Daphné Huard-Boudreault. Photo: Gracieuseté

Anthony Pratte-Lops lors de sa comparution le lendemain du drame. Photo : Archives

Un an après l’assassinat de Daphné Huard-Boudreault par son ex-copain, à Mont-Saint-Hilaire, le mystère entourant les circonstances de l’intervention policière demeure entier. Chargé de faire la lumière sur cette histoire, le Bureau des enquêtes indépendantes (BEI) n’a pas encore terminé son rapport.

Difficile à savoir quand le rapport sera remis au Bureau du Coroner au Directeur des poursuites criminelles et pénales (DPCP); le BEI n’a pas voulu avancer d’échéancier. Un porte-parole avance que le bureau est à l’étape de rédaction du rapport et qu’il n’est pas anormal de voir une enquête durer un an.
Notons que le Bureau joue ici seulement un rôle d’observateur, explique le porte-parole Martin Bonin-Charron. «Le BEI fait juste constater et détecter ce qui s’est passé. Il ne les qualifie pas et ne fait pas vraiment de recommandations. C’est le DPCP qui décide si des accusations doivent être portées.»

Daphné Huard-Boudreault aurait été poignardée par Anthony Pratte-Lops dans leur appartement de la rue Forest vers midi le 22 mars. Le BEI avait été chargé d’enquêter dès le lendemain en envoyant cinq agents sur le terrain, et la Sûreté du Québec a hérité de l’enquête policière.

À la suite du décès, plusieurs informations avaient circulé concernant le travail de la Régie intermunicipale de police Richelieu-Saint-Laurent (RIPRSL). Le matin même du drame, les policiers avaient rencontré Pratte-Lops au dépanneur où travaillait la jeune fille, sans toutefois l’arrêter. Certains témoignages de ses amis laissaient entendre que les policiers auraient déconseillé à la jeune fille de porter plainte à la police, car Anthony Pratte-Lops avait peur d’avoir des ennuis du propriétaire de son logement. Après cet épisode, Huard-Boudreault s’est rendue au poste de police. Par la suite, elle s’est dirigée à son appartement pour aller chercher ses affaires. Plusieurs informations ont aussi circulé sur les circonstances entourant son arrivée fatidique à l’appartement et le fait qu’elle n’était pas accompagnée.

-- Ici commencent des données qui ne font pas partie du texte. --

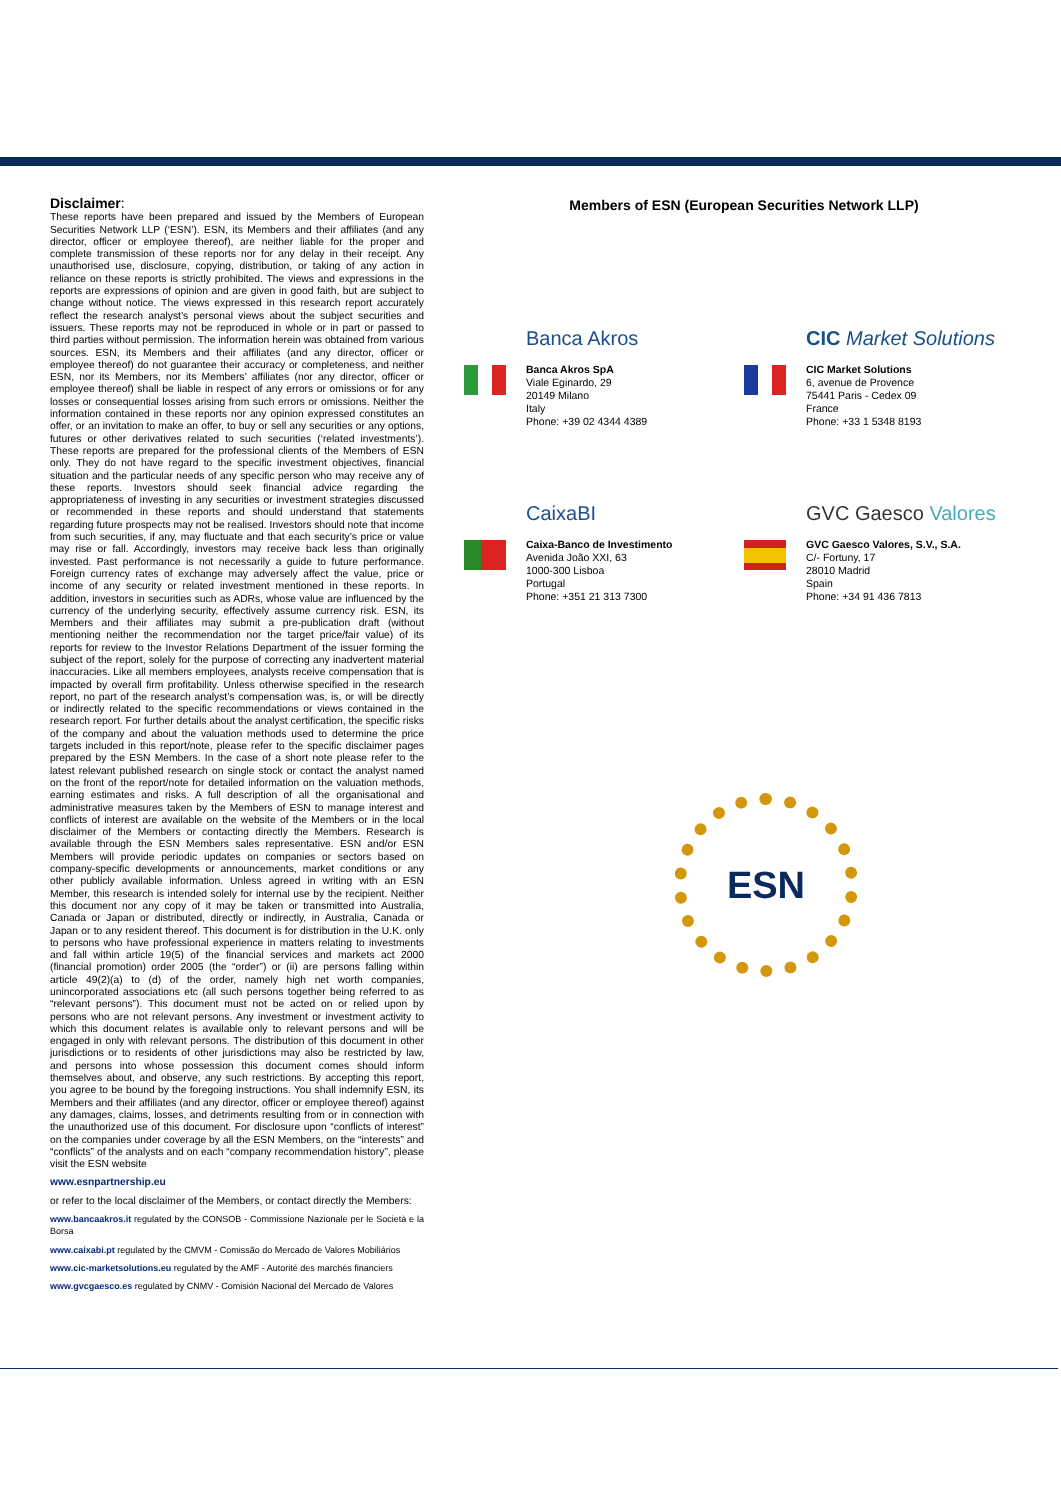Disclaimer:
These reports have been prepared and issued by the Members of European Securities Network LLP (‘ESN’). ESN, its Members and their affiliates (and any director, officer or employee thereof), are neither liable for the proper and complete transmission of these reports nor for any delay in their receipt. Any unauthorised use, disclosure, copying, distribution, or taking of any action in reliance on these reports is strictly prohibited. The views and expressions in the reports are expressions of opinion and are given in good faith, but are subject to change without notice. The views expressed in this research report accurately reflect the research analyst’s personal views about the subject securities and issuers. These reports may not be reproduced in whole or in part or passed to third parties without permission. The information herein was obtained from various sources. ESN, its Members and their affiliates (and any director, officer or employee thereof) do not guarantee their accuracy or completeness, and neither ESN, nor its Members, nor its Members’ affiliates (nor any director, officer or employee thereof) shall be liable in respect of any errors or omissions or for any losses or consequential losses arising from such errors or omissions. Neither the information contained in these reports nor any opinion expressed constitutes an offer, or an invitation to make an offer, to buy or sell any securities or any options, futures or other derivatives related to such securities (‘related investments’). These reports are prepared for the professional clients of the Members of ESN only. They do not have regard to the specific investment objectives, financial situation and the particular needs of any specific person who may receive any of these reports. Investors should seek financial advice regarding the appropriateness of investing in any securities or investment strategies discussed or recommended in these reports and should understand that statements regarding future prospects may not be realised. Investors should note that income from such securities, if any, may fluctuate and that each security’s price or value may rise or fall. Accordingly, investors may receive back less than originally invested. Past performance is not necessarily a guide to future performance. Foreign currency rates of exchange may adversely affect the value, price or income of any security or related investment mentioned in these reports. In addition, investors in securities such as ADRs, whose value are influenced by the currency of the underlying security, effectively assume currency risk. ESN, its Members and their affiliates may submit a pre-publication draft (without mentioning neither the recommendation nor the target price/fair value) of its reports for review to the Investor Relations Department of the issuer forming the subject of the report, solely for the purpose of correcting any inadvertent material inaccuracies. Like all members employees, analysts receive compensation that is impacted by overall firm profitability. Unless otherwise specified in the research report, no part of the research analyst’s compensation was, is, or will be directly or indirectly related to the specific recommendations or views contained in the research report. For further details about the analyst certification, the specific risks of the company and about the valuation methods used to determine the price targets included in this report/note, please refer to the specific disclaimer pages prepared by the ESN Members. In the case of a short note please refer to the latest relevant published research on single stock or contact the analyst named on the front of the report/note for detailed information on the valuation methods, earning estimates and risks. A full description of all the organisational and administrative measures taken by the Members of ESN to manage interest and conflicts of interest are available on the website of the Members or in the local disclaimer of the Members or contacting directly the Members. Research is available through the ESN Members sales representative. ESN and/or ESN Members will provide periodic updates on companies or sectors based on company-specific developments or announcements, market conditions or any other publicly available information. Unless agreed in writing with an ESN Member, this research is intended solely for internal use by the recipient. Neither this document nor any copy of it may be taken or transmitted into Australia, Canada or Japan or distributed, directly or indirectly, in Australia, Canada or Japan or to any resident thereof. This document is for distribution in the U.K. only to persons who have professional experience in matters relating to investments and fall within article 19(5) of the financial services and markets act 2000 (financial promotion) order 2005 (the “order”) or (ii) are persons falling within article 49(2)(a) to (d) of the order, namely high net worth companies, unincorporated associations etc (all such persons together being referred to as “relevant persons”). This document must not be acted on or relied upon by persons who are not relevant persons. Any investment or investment activity to which this document relates is available only to relevant persons and will be engaged in only with relevant persons. The distribution of this document in other jurisdictions or to residents of other jurisdictions may also be restricted by law, and persons into whose possession this document comes should inform themselves about, and observe, any such restrictions. By accepting this report, you agree to be bound by the foregoing instructions. You shall indemnify ESN, its Members and their affiliates (and any director, officer or employee thereof) against any damages, claims, losses, and detriments resulting from or in connection with the unauthorized use of this document. For disclosure upon “conflicts of interest” on the companies under coverage by all the ESN Members, on the “interests” and “conflicts” of the analysts and on each “company recommendation history”, please visit the ESN website
www.esnpartnership.eu
or refer to the local disclaimer of the Members, or contact directly the Members:
www.bancaakros.it regulated by the CONSOB - Commissione Nazionale per le Società e la Borsa
www.caixabi.pt regulated by the CMVM - Comissão do Mercado de Valores Mobiliários
www.cic-marketsolutions.eu regulated by the AMF - Autorité des marchés financiers
www.gvcgaesco.es regulated by CNMV - Comisión Nacional del Mercado de Valores
Members of ESN (European Securities Network LLP)
Banca Akros
Banca Akros SpA
Viale Eginardo, 29
20149 Milano
Italy
Phone: +39 02 4344 4389
CIC Market Solutions
CIC Market Solutions
6, avenue de Provence
75441 Paris - Cedex 09
France
Phone: +33 1 5348 8193
CaixaBI
Caixa-Banco de Investimento
Avenida João XXI, 63
1000-300 Lisboa
Portugal
Phone: +351 21 313 7300
GVC Gaesco Valores
GVC Gaesco Valores, S.V., S.A.
C/- Fortuny, 17
28010 Madrid
Spain
Phone: +34 91 436 7813
ESN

Accusé de meurtre prémédité, Anthony Pratte-Lops devrait avoir son procès en avril 2019. D’ici là, le dossier reviendra néanmoins le 18 avril au palais de justice de Saint-Hyacinthe pour la suite des procédures.

Silence à la Régie
La RIPRSL a été critiquée de tous les côtés au lendemain du meurtre de la jeune femme de 18 ans. Par respect pour la victime et dans l’attente des conclusions du BEI, le corps de police ne commentera pas l’affaire. Le directeur de la Régie, Bruno Pasquini, a aussi décliné notre demande d’entrevue pour savoir comment l’organisation s’y est prise pour traverser cette période et maintenir la confiance du public.